### EXERCISE AIM
Set down the lines of the material below word for word, starting at the line that contains "無料の教科書PDFダウンロード" and continuing through the last line of the material, both ends included. Leave out the picture markers.

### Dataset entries
________________________

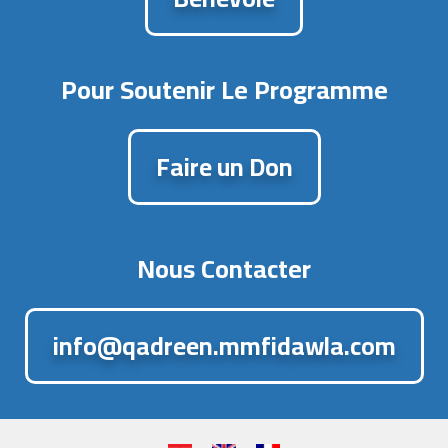
Pour Soutenir Le Programme​
Faire un Don
Nous Contacter
info@qadreen.mmfidawla.com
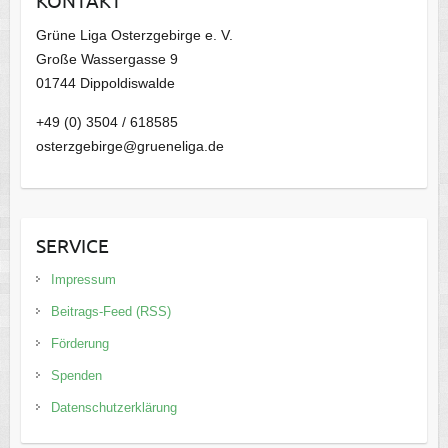
Grüne Liga Osterzgebirge e. V.
Große Wassergasse 9
01744 Dippoldiswalde
+49 (0) 3504 / 618585
osterzgebirge@grueneliga.de
SERVICE
Impressum
Beitrags-Feed (RSS)
Förderung
Spenden
Datenschutzerklärung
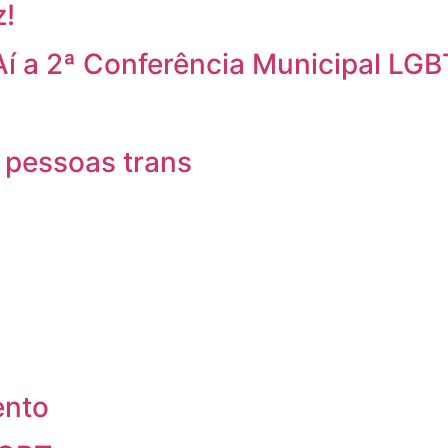
z!
Aí a 2ª Conferência Municipal LGB
 pessoas trans
ento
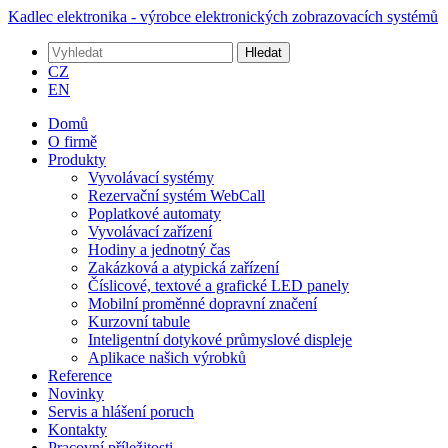
Kadlec elektronika - výrobce elektronických zobrazovacích systémů
Hledat
CZ
EN
Domů
O firmě
Produkty
Vyvolávací systémy
Rezervační systém WebCall
Poplatkové automaty
Vyvolávací zařízení
Hodiny a jednotný čas
Zakázková a atypická zařízení
Číslicové, textové a grafické LED panely
Mobilní proměnné dopravní značení
Kurzovní tabule
Inteligentní dotykové průmyslové displeje
Aplikace našich výrobků
Reference
Novinky
Servis a hlášení poruch
Kontakty
Pracovní příležitosti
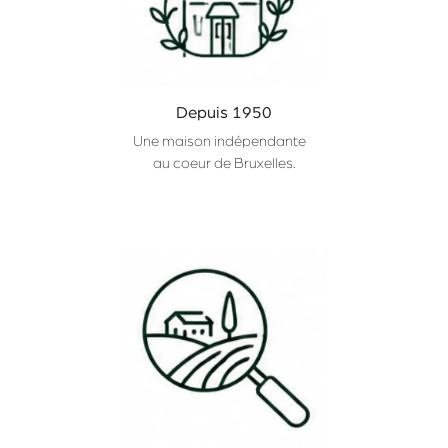
Depuis 1950
Une maison indépendante
au coeur de Bruxelles.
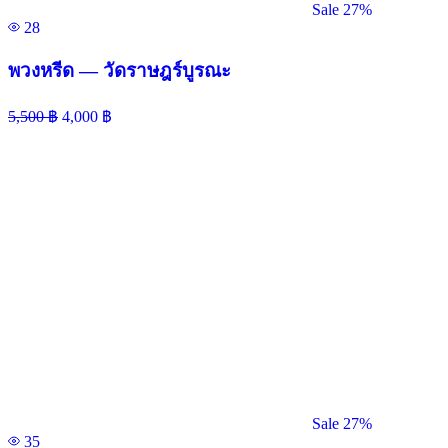
Sale 27%
28
พวงหรีด — วัดราษฎร์บูรณะ
5,500
฿
4,000
฿
Sale 27%
35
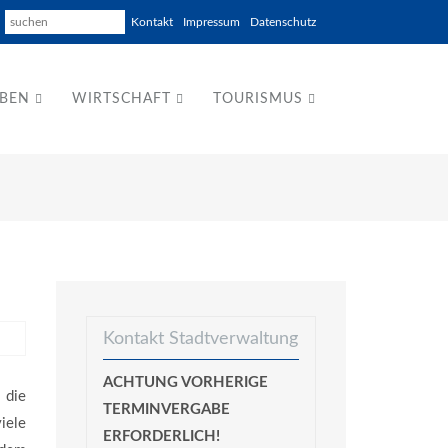
Kontakt
Impressum
Datenschutz
EBEN
WIRTSCHAFT
TOURISMUS
Kontakt Stadtverwaltung
ACHTUNG VORHERIGE
 die
TERMINVERGABE
iele
ERFORDERLICH!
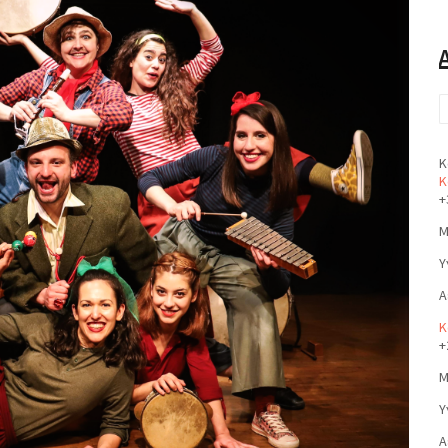
Κ
Κ
+
Μ
Υ
Α
Κ
+
Μ
Υ
Α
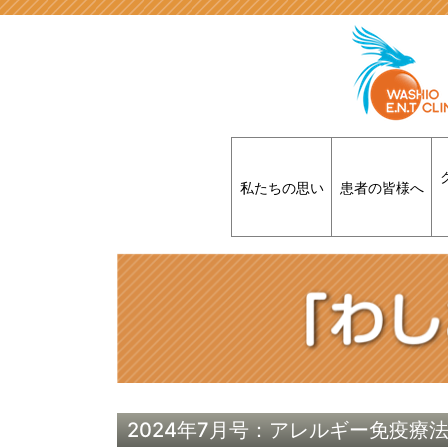
私たちの思い
患者の皆様へ
2024年7月号：アレルギー免疫療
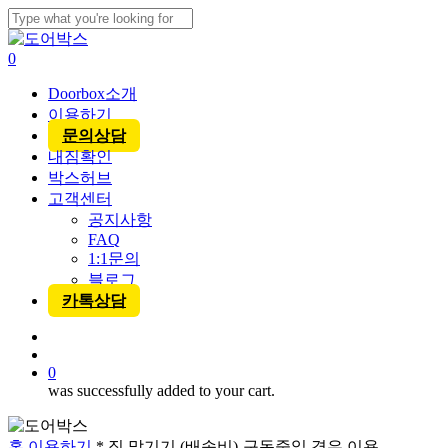
Skip
to
Close
main
Search
account
0
content
Menu
Doorbox소개
이용하기
문의상담
내짐확인
박스허브
고객센터
공지사항
FAQ
1:1문의
블로그
카톡상담
account
0
was successfully added to your cart.
홈
이용하기
* 짐 맡기기 (배송비)-구독중일 경우 이용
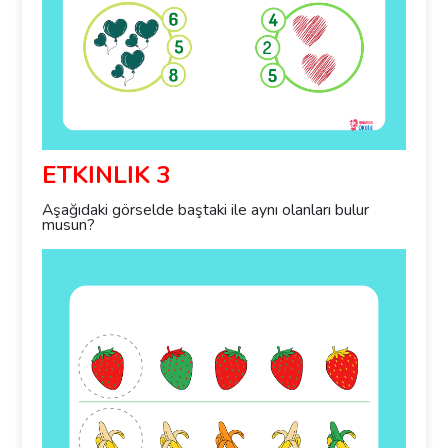
ETKİNLİK 3
Aşağıdaki görselde baştaki ile aynı olanları bulur
musun?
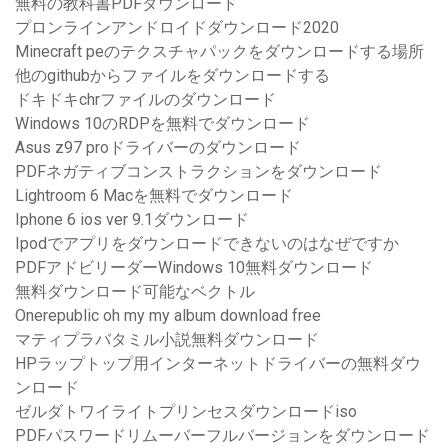
無料の教科書PDFダウンロード
プロンラインアンドロイドダウンロード2020
Minecraft peのテクスチャパックをダウンロードする場所
他のgithubからファイルをダウンロードする
ドキドキchrファイルのダウンロード
Windows 10のRDPを無料でダウンロード
Asus z97 proドライバーのダウンロード
PDFネガティブコンストラクションをダウンロード
Lightroom 6 Macを無料でダウンロード
Iphone 6 ios ver 9.1ダウンロード
Ipodでアプリをダウンロードできないのはなぜですか
PDFアドビリーダーWindows 10無料ダウンロード
無料ダウンロード可能なベクトル
Onerepublic oh my my album download free
マティプラバタミル小説無料ダウンロード
HPラップトップ用インターネットドライバーの無料ダウ
ンロード
ゼルダトワイライトプリンセスダウンロードiso
PDFパスワードリムーバーフルバージョンをダウンロード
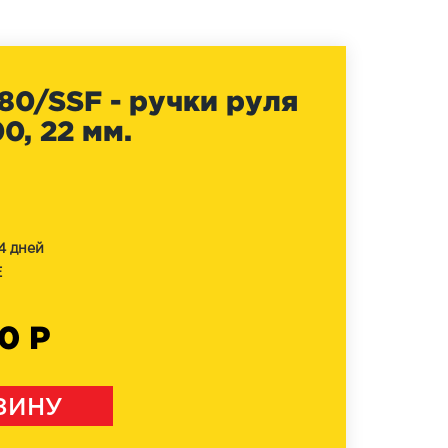
80/SSF - ручки руля
0, 22 мм.
4 дней
E
0 Р
ЗИНУ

________________________

### EXERCISE SOLUTION
無料の教科書PDFダウンロード
プロンラインアンドロイドダウンロード2020
Minecraft peのテクスチャパックをダウンロードする場所
他のgithubからファイルをダウンロードする
ドキドキchrファイルのダウンロード
Windows 10のRDPを無料でダウンロード
Asus z97 proドライバーのダウンロード
PDFネガティブコンストラクションをダウンロード
Lightroom 6 Macを無料でダウンロード
Iphone 6 ios ver 9.1ダウンロード
Ipodでアプリをダウンロードできないのはなぜですか
PDFアドビリーダーWindows 10無料ダウンロード
無料ダウンロード可能なベクトル
Onerepublic oh my my album download free
マティプラバタミル小説無料ダウンロード
HPラップトップ用インターネットドライバーの無料ダウ
ンロード
ゼルダトワイライトプリンセスダウンロードiso
PDFパスワードリムーバーフルバージョンをダウンロード
80/SSF - ручки руля
0, 22 мм.
4 дней
E
0 Р
ЗИНУ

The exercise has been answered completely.